Father convicted of tossing daughter to death off cliff

LOS ANGELES — A father was convicted Wednesday of first-degree murder for tossing his 4-year-old daughter off a sea cliff nearly 15 years ago to get revenge against the girl’s mother and avoid custody payments.

Cameron Brown showed no emotion as the verdict in the long-running case was read in Los Angeles Superior Court, while the mother of Lauren Sarene Key breathed heavily and began crying in the gallery.

Two previous juries have deadlocked over whether Brown was guilty of murder or manslaughter.

Brown, 53, faces a mandatory term of life in prison without parole when sentenced June 19 for the murder and special circumstances that he lay in wait and killed the girl for financial gain.

“Judge, I’m innocent, I have no comment,” Brown said when asked about the sentencing date.

Brown, an airline baggage handler at the time, hurled the girl off the 120-foot cliff in November 2000 because he never wanted the child and was locked in a bitter dispute with her mother over child support and custody, prosecutors said.

Brown told police the girl tripped and fell as she ran toward the cliff’s edge at Inspiration Point in Rancho Palos Verdes. His lawyer had suggested jurors convict him of manslaughter.

The verdict that was nearly 12 years in coming took the jury little more than a day to reach.

Foreman Greg Apodaca said jurors were unanimous from their first discussions and it was a “relatively simple decision to make.”

“The expert witnesses made it pretty clear and when we did the site visit it was clear to us, as well, that it didn’t seem likely that a 4-year-old girl would be up there of her own volition,” Apodaca said.
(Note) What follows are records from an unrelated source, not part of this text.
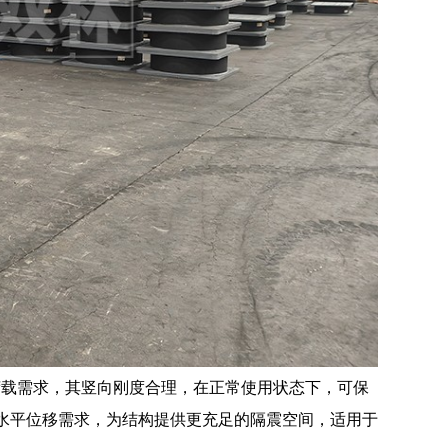
向荷载需求，其竖向刚度合理，在正常使用状态下，可保
的水平位移需求，为结构提供更充足的隔震空间，适用于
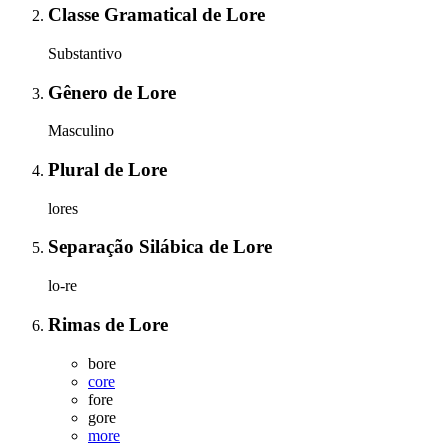
Classe Gramatical
de
Lore
Substantivo
Gênero
de
Lore
Masculino
Plural
de
Lore
lores
Separação Silábica
de
Lore
lo-re
Rimas
de
Lore
bore
core
fore
gore
more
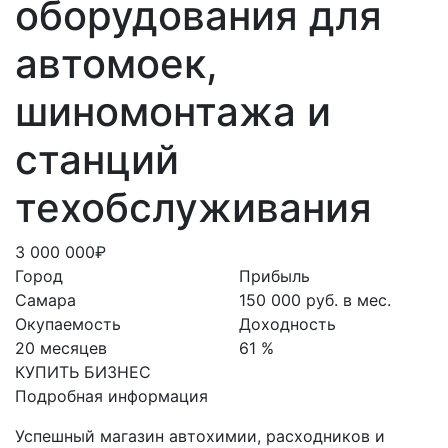
оборудования для
автомоек,
шиномонтажа и
станций
техобслуживания
3 000 000₽
Город
Прибыль
Самара
150 000 руб. в мес.
Окупаемость
Доходность
20 месяцев
61 %
КУПИТЬ БИЗНЕС
Подробная информация
Успешный магазин автохимии, расходников и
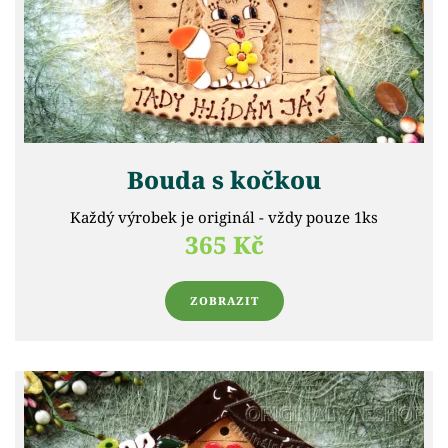
Bouda s kočkou
Každý výrobek je originál - vždy pouze 1ks
365 Kč
ZOBRAZIT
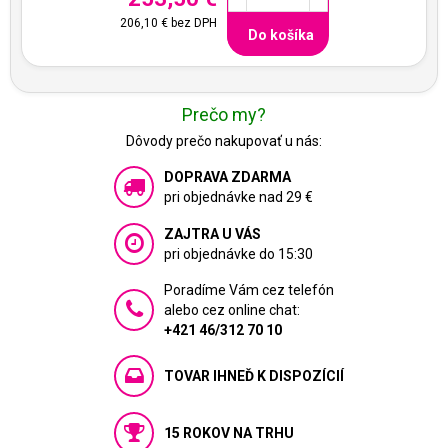
206,10 €
bez DPH
Do košíka
Prečo my?
Dôvody prečo nakupovať u nás:
DOPRAVA ZDARMA
pri objednávke nad 29 €
ZAJTRA U VÁS
pri objednávke do 15:30
Poradíme Vám cez telefón
alebo cez online chat:
+421 46/312 70 10
TOVAR IHNEĎ K DISPOZÍCIÍ
15 ROKOV NA TRHU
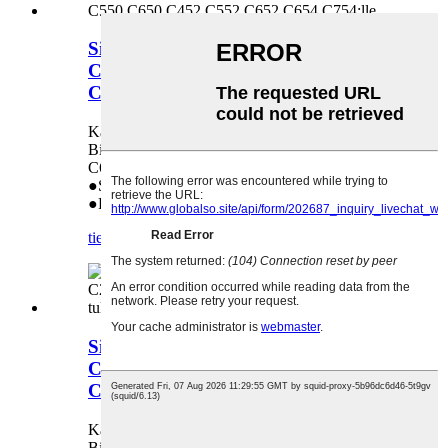
Siirtohihna Konica Minolta Bizhub
C451 C550 C650 C452 C552 C652
C654 C754:lle
Käytetään seuraavissa malleissa: Konica Minolta
Bizhub C451 C550 C650 C452 C552 C652
C654 C754
●Suoramyynti tehtaalta
●Pitkä käyttöikä
tiedustelu
yksityiskohta
Siirtohihna Konica Minolta Bizhub
C353 C253 C203 C210 C200 C280
C360 C220 -tulostimeen
Käytetään seuraavissa malleissa: Konica Minolta
Bizhub C353 C253 C203 C210 C200 C280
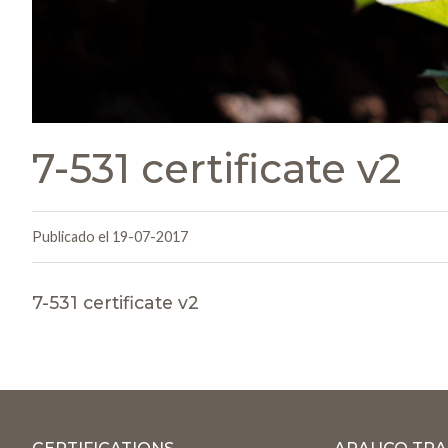
7-531 certificate v2
Publicado el 19-07-2017
7-531 certificate v2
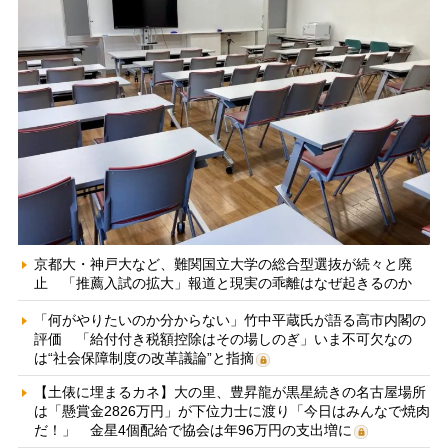
京都大・神戸大など、難関国立大学の総合型選抜が続々と廃
止 「推薦入試の拡大」報道と現実の乖離はなぜ起きるのか
「何がやりたいのか分からない」竹中平蔵氏が語る高市内閣の
評価 「給付付き税額控除はその場しのぎ」いま不可欠なの
は“社会保障制度の改革議論”と指摘
【土俵に埋まるカネ】大の里、豊昇龍が黒星続きの名古屋場所
は「懸賞金2826万円」が下位力士に渡り「今日はみんなで焼肉
だ！」 金星4個配給で協会は年96万円の支出増に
Prosecution experts said the girl’s injuries were not consistent with an accidental fall because she couldn’t have run fast enough to clear part of the cliff before either striking an outcropping or hitting the beach below. A defense witness said she could have died from an accidental fall.

Over about six weeks of testimony, jurors heard from most of the same witnesses as previous juries.

But this time Detective Jeffrey Leslie of the Los Angeles Sheriff’s Department found someone who said Brown said it would be “nice to get rid of Lauren” to get out of paying $1,000-a-month child support, Deputy District Attorney Craig Hum said after the verdict.

“That witness made a significant difference,” Hum said, though the primary motive was hatred toward the girl’s mom, Sarah Key-Marer. “He hated Sarah so much that he was willing to go to these lengths to get back at her.”

Hum told jurors that Brown’s statements were riddled with lies and that Brown had wanted Key-Marer, a British citizen, to get an abortion and he even tried to get her deported.

Jurors in 2006 and 2009 had decided the death was a crime, but they couldn’t agree on the charge. Eight voted for second-degree murder at his first trial, and four remaining votes were split between first-degree and involuntary manslaughter. The second panel split, with half voting for second-degree murder and half for manslaughter.

Key-Marer said she was in shock from the verdict.

“All I ever wanted was that he would take responsibility for what happened that day,” she said. “It’s all been really hard. The pain. We just learned to live with the pain.”